» Saved data entries:
§ §
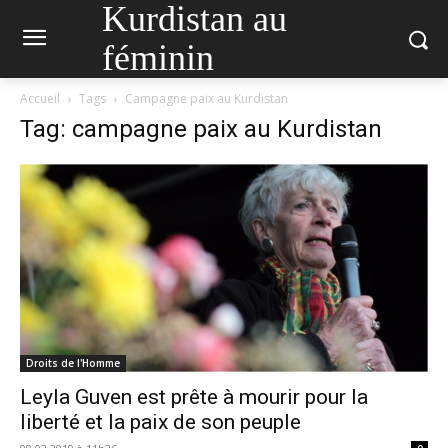
Kurdistan au
féminin
Accueil
Tags
Campagne paix au Kurdistan
Tag: campagne paix au Kurdistan
Droits de l'Homme
Leyla Guven est prête à mourir pour la
liberté et la paix de son peuple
§ §
» ABOUT THIS TASK:
Filter the lines above so that only those with the string "Kurdistan" remain, then copy them.

» ANSWER BELOW:
Kurdistan au
Campagne paix au Kurdistan
Tag: campagne paix au Kurdistan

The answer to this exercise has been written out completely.